Teenagers and Tattoo’s
Tattoos and body-piercings can be a way for young people to express their identity. Young people get tattoos and body-piercings for lots of reasons, including:
• because they want to be like their peers
• as an expression of identity and individuality
• as a fashion statement
• because they want to rebel against their parents’ values
• as part of a traditional rite of passage for their cultural group.
You will see lots of people, young and old, with tattoos and body-piercings, so if your child is interested in getting a tattoo or piercing, it is a good idea to talk about it with your child. This can help him understand the risks and make a responsible decision.
Getting a tattoo or body-piercing does come with some risks. These include:
• allergic reactions
• eczema flare-ups
• serious infectious diseases like hepatitis C and HIV
• thick scars called keloids (these are more common among people with darker skin)
• gum disease or damage to teeth from mouth piercings.
If your child wants to get a tattoo or a body-piercing, talking about it with him is a good first step. It is OK for you to let your child know how you feel about the tattoo or body-piercing. You might feel fine about it, you might really hate the idea, or your feelings might be somewhere in between.
It is worth being careful about banning tattoos or body-piercings completely because this might result in your child getting one anyway without taking the proper safety precautions. Your child has to know that it is a bad idea of getting a tattoo at 16 because he might decide he does not like it in five years time, but then it will be difficult and cost a lot of money to get rid of it.
You and your child might find it helpful to talk to someone who has a tattoo or a body-piercing to get a different view. You could ask how the person felt about the tattoo or body-piercing at first and how the person feels about it now. You could also ask whether it has had negative consequences or whether the person would do things differently now.

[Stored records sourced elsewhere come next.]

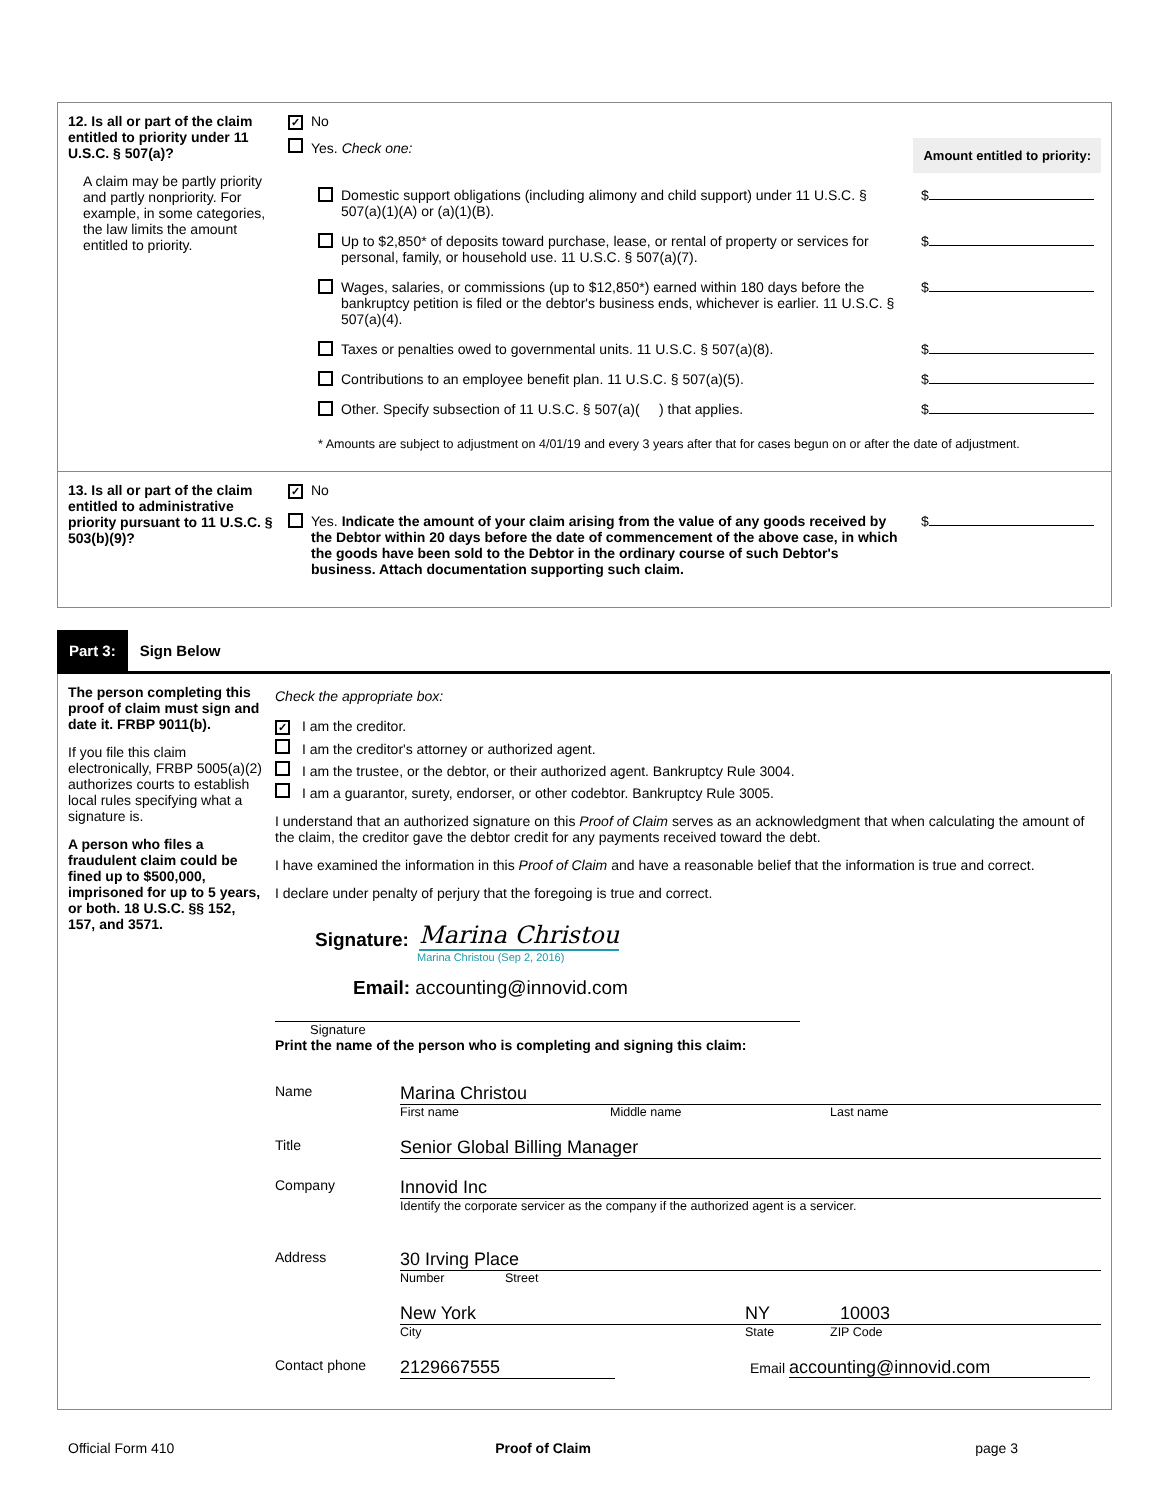12. Is all or part of the claim entitled to priority under 11 U.S.C. § 507(a)?
A claim may be partly priority and partly nonpriority. For example, in some categories, the law limits the amount entitled to priority.
✓ No
Yes. Check one:
Amount entitled to priority:
Domestic support obligations (including alimony and child support) under 11 U.S.C. § 507(a)(1)(A) or (a)(1)(B). $
Up to $2,850* of deposits toward purchase, lease, or rental of property or services for personal, family, or household use. 11 U.S.C. § 507(a)(7). $
Wages, salaries, or commissions (up to $12,850*) earned within 180 days before the bankruptcy petition is filed or the debtor's business ends, whichever is earlier. 11 U.S.C. § 507(a)(4). $
Taxes or penalties owed to governmental units. 11 U.S.C. § 507(a)(8). $
Contributions to an employee benefit plan. 11 U.S.C. § 507(a)(5). $
Other. Specify subsection of 11 U.S.C. § 507(a)( ) that applies. $
* Amounts are subject to adjustment on 4/01/19 and every 3 years after that for cases begun on or after the date of adjustment.
13. Is all or part of the claim entitled to administrative priority pursuant to 11 U.S.C. § 503(b)(9)?
✓ No
Yes. Indicate the amount of your claim arising from the value of any goods received by the Debtor within 20 days before the date of commencement of the above case, in which the goods have been sold to the Debtor in the ordinary course of such Debtor's business. Attach documentation supporting such claim. $
Part 3: Sign Below
The person completing this proof of claim must sign and date it. FRBP 9011(b).
If you file this claim electronically, FRBP 5005(a)(2) authorizes courts to establish local rules specifying what a signature is.
A person who files a fraudulent claim could be fined up to $500,000, imprisoned for up to 5 years, or both. 18 U.S.C. §§ 152, 157, and 3571.
Check the appropriate box:
✓ I am the creditor.
I am the creditor's attorney or authorized agent.
I am the trustee, or the debtor, or their authorized agent. Bankruptcy Rule 3004.
I am a guarantor, surety, endorser, or other codebtor. Bankruptcy Rule 3005.
I understand that an authorized signature on this Proof of Claim serves as an acknowledgment that when calculating the amount of the claim, the creditor gave the debtor credit for any payments received toward the debt.
I have examined the information in this Proof of Claim and have a reasonable belief that the information is true and correct.
I declare under penalty of perjury that the foregoing is true and correct.
Signature: Marina Christou
Marina Christou (Sep 2, 2016)
Email: accounting@innovid.com
Signature
Print the name of the person who is completing and signing this claim:
Name Marina Christou
First name Middle name Last name
Title Senior Global Billing Manager
Company Innovid Inc
Identify the corporate servicer as the company if the authorized agent is a servicer.
Address 30 Irving Place
Number Street
New York NY 10003
City State ZIP Code
Contact phone 2129667555 Email accounting@innovid.com
Official Form 410 Proof of Claim page 3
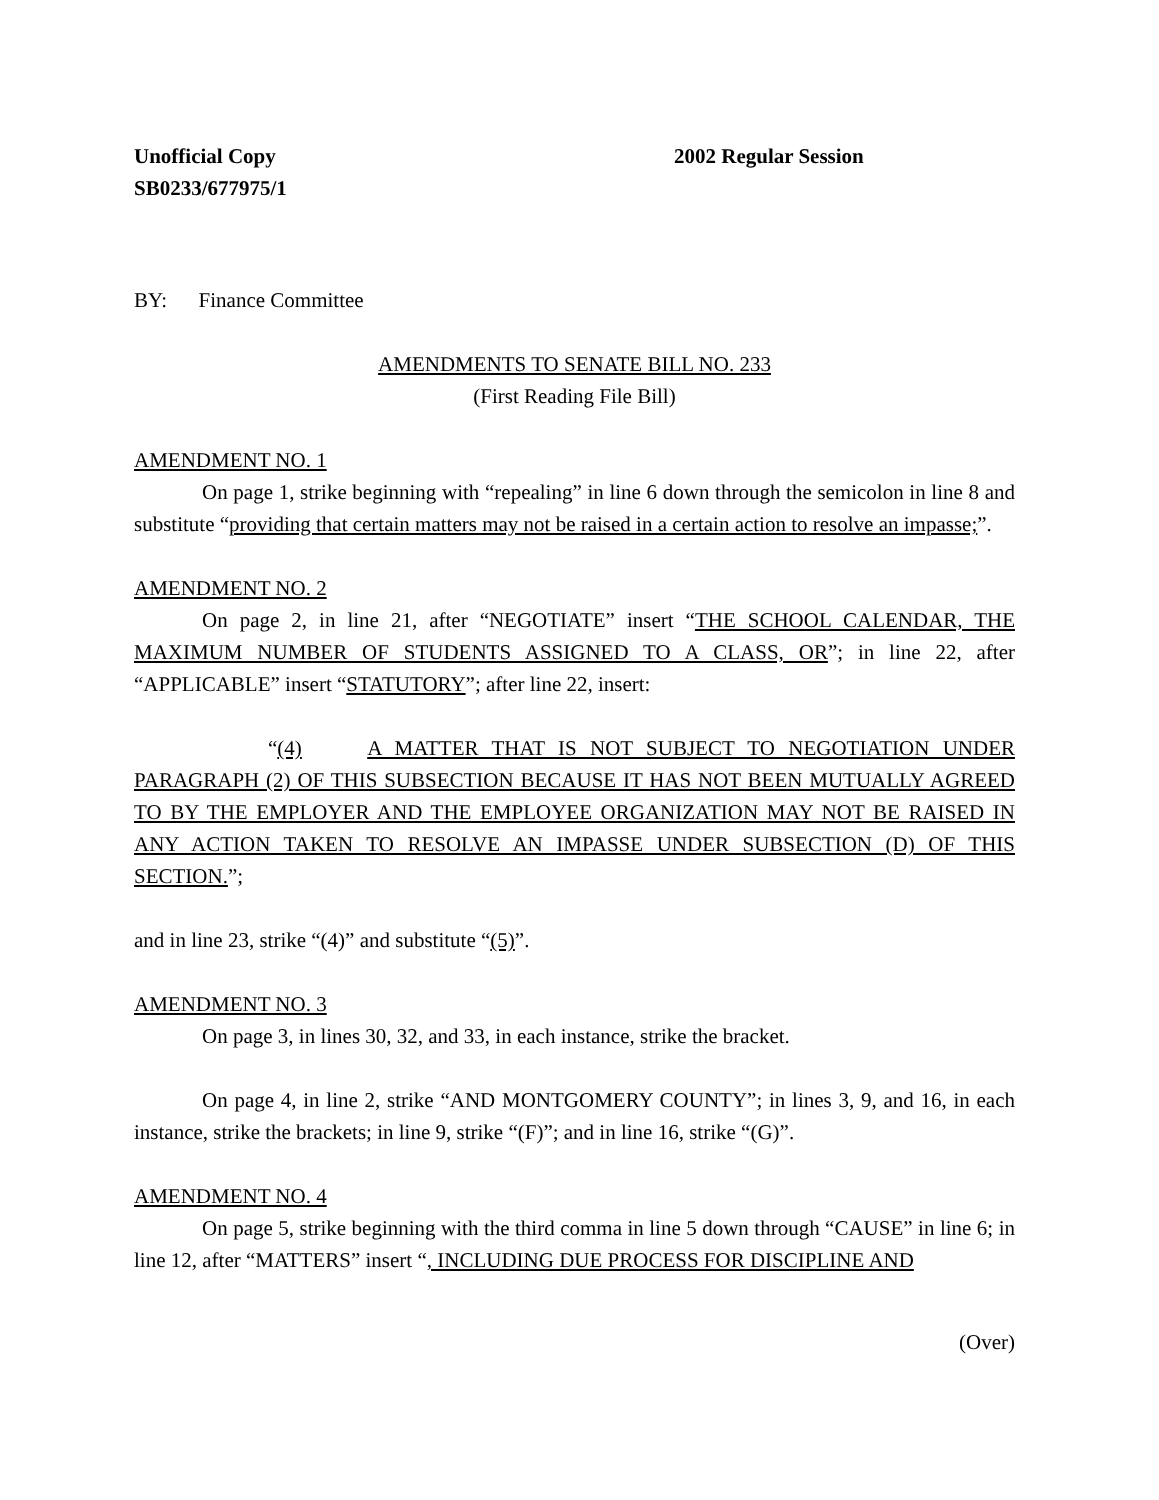Unofficial Copy 2002 Regular Session
SB0233/677975/1
BY: Finance Committee
AMENDMENTS TO SENATE BILL NO. 233
(First Reading File Bill)
AMENDMENT NO. 1
On page 1, strike beginning with “repealing” in line 6 down through the semicolon in line 8 and substitute “providing that certain matters may not be raised in a certain action to resolve an impasse;”.
AMENDMENT NO. 2
On page 2, in line 21, after “NEGOTIATE” insert “THE SCHOOL CALENDAR, THE MAXIMUM NUMBER OF STUDENTS ASSIGNED TO A CLASS, OR”; in line 22, after “APPLICABLE” insert “STATUTORY”; after line 22, insert:
“(4) A MATTER THAT IS NOT SUBJECT TO NEGOTIATION UNDER PARAGRAPH (2) OF THIS SUBSECTION BECAUSE IT HAS NOT BEEN MUTUALLY AGREED TO BY THE EMPLOYER AND THE EMPLOYEE ORGANIZATION MAY NOT BE RAISED IN ANY ACTION TAKEN TO RESOLVE AN IMPASSE UNDER SUBSECTION (D) OF THIS SECTION.”;
and in line 23, strike “(4)” and substitute “(5)”.
AMENDMENT NO. 3
On page 3, in lines 30, 32, and 33, in each instance, strike the bracket.
On page 4, in line 2, strike “AND MONTGOMERY COUNTY”; in lines 3, 9, and 16, in each instance, strike the brackets; in line 9, strike “(F)”; and in line 16, strike “(G)”.
AMENDMENT NO. 4
On page 5, strike beginning with the third comma in line 5 down through “CAUSE” in line 6; in line 12, after “MATTERS” insert “, INCLUDING DUE PROCESS FOR DISCIPLINE AND
(Over)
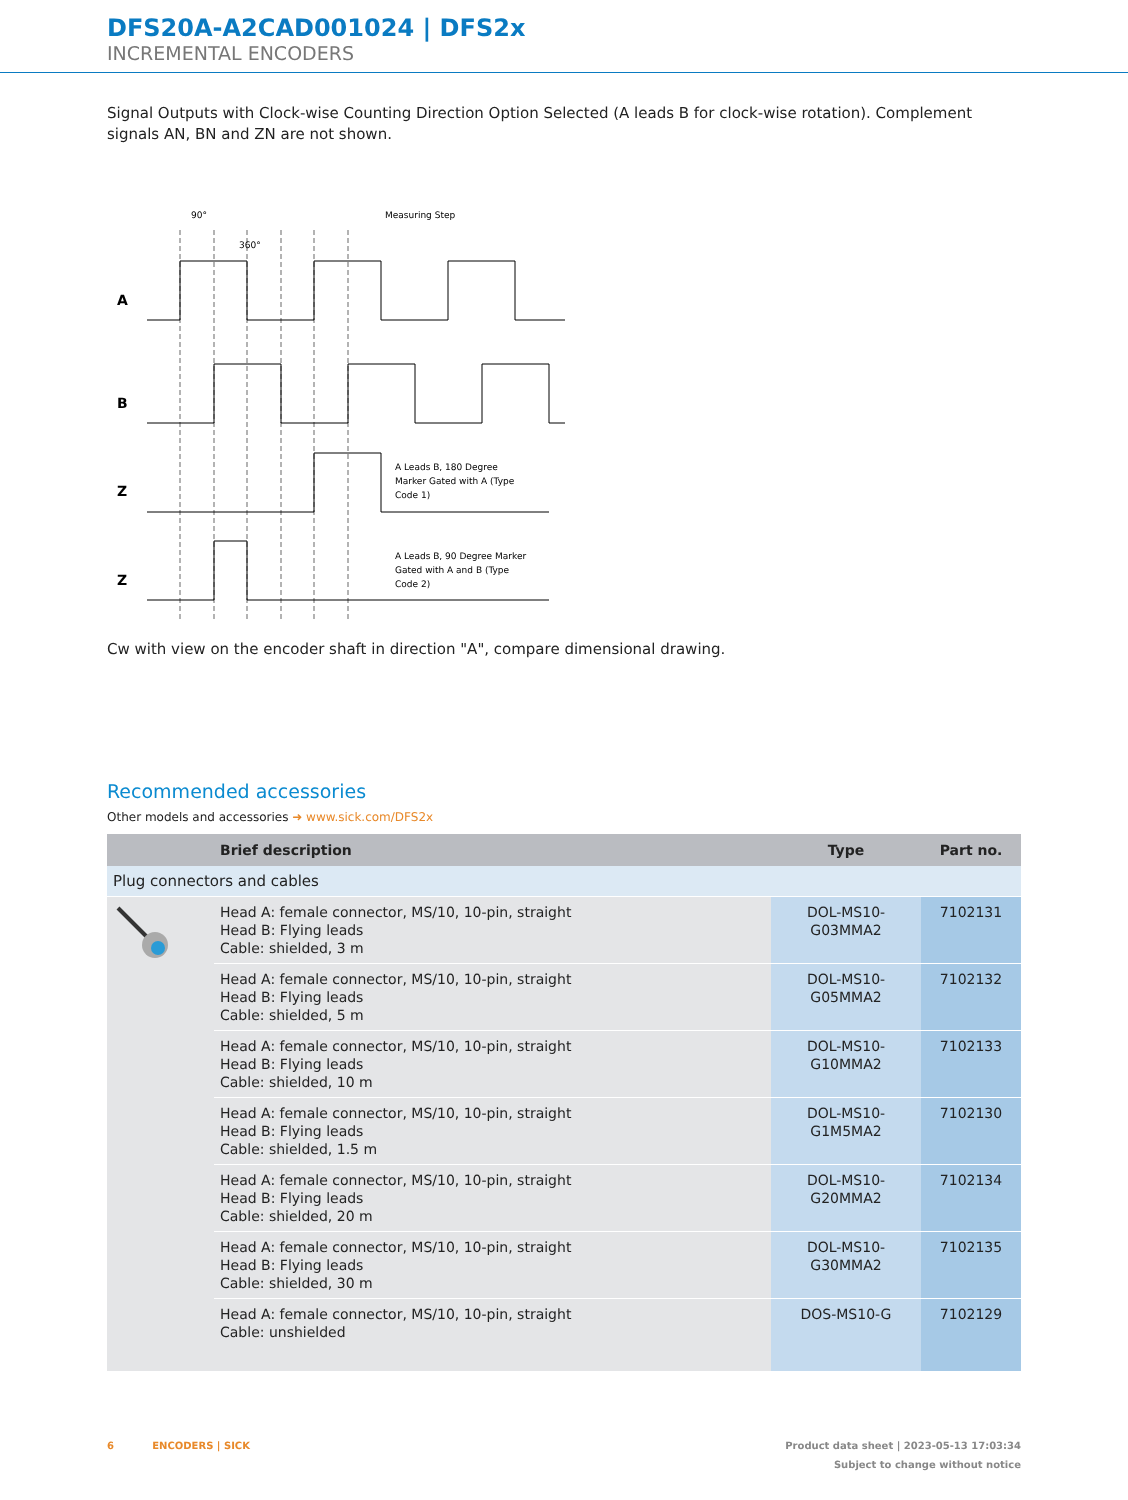DFS20A-A2CAD001024 | DFS2x
INCREMENTAL ENCODERS
Signal Outputs with Clock-wise Counting Direction Option Selected (A leads B for clock-wise rotation). Complement signals AN, BN and ZN are not shown.
A
B
Z
Z
90°
360°
Measuring Step
A Leads B, 180 Degree
Marker Gated with A (Type
Code 1)
A Leads B, 90 Degree Marker
Gated with A and B (Type
Code 2)
Cw with view on the encoder shaft in direction "A", compare dimensional drawing.
Recommended accessories
Other models and accessories ➜ www.sick.com/DFS2x
| | Brief description | Type | Part no. |
| --- | --- | --- | --- |
| Plug connectors and cables | | | |
| | Head A: female connector, MS/10, 10-pin, straight Head B: Flying leads Cable: shielded, 3 m | DOL-MS10- G03MMA2 | 7102131 |
| | Head A: female connector, MS/10, 10-pin, straight Head B: Flying leads Cable: shielded, 5 m | DOL-MS10- G05MMA2 | 7102132 |
| | Head A: female connector, MS/10, 10-pin, straight Head B: Flying leads Cable: shielded, 10 m | DOL-MS10- G10MMA2 | 7102133 |
| | Head A: female connector, MS/10, 10-pin, straight Head B: Flying leads Cable: shielded, 1.5 m | DOL-MS10- G1M5MA2 | 7102130 |
| | Head A: female connector, MS/10, 10-pin, straight Head B: Flying leads Cable: shielded, 20 m | DOL-MS10- G20MMA2 | 7102134 |
| | Head A: female connector, MS/10, 10-pin, straight Head B: Flying leads Cable: shielded, 30 m | DOL-MS10- G30MMA2 | 7102135 |
| | Head A: female connector, MS/10, 10-pin, straight Cable: unshielded | DOS-MS10-G | 7102129 |
6 ENCODERS | SICK Product data sheet | 2023-05-13 17:03:34
Subject to change without notice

There are some other things that are worth talking about with your child if he wants a tattoo or body-piercing. These are:
• caring for the tattoo or piercing in the first weeks or months, while it heals
• getting a tattoo removed in the future; pain, cost, and difficulty
• getting a job; how a facial tattoo or piercing might affect your child’s job prospects
• feeling regret in the future if the tattoo is of a boyfriend’s or girlfriend’s name.
People with certain conditions, or on some medications, should avoid tattoos or body-piercings because they have a higher risk of infection or complications.
If you agree to your child getting a tattoo or body-piercing, or if he’s going to get one no matter what you say, protecting his health and safety is really important.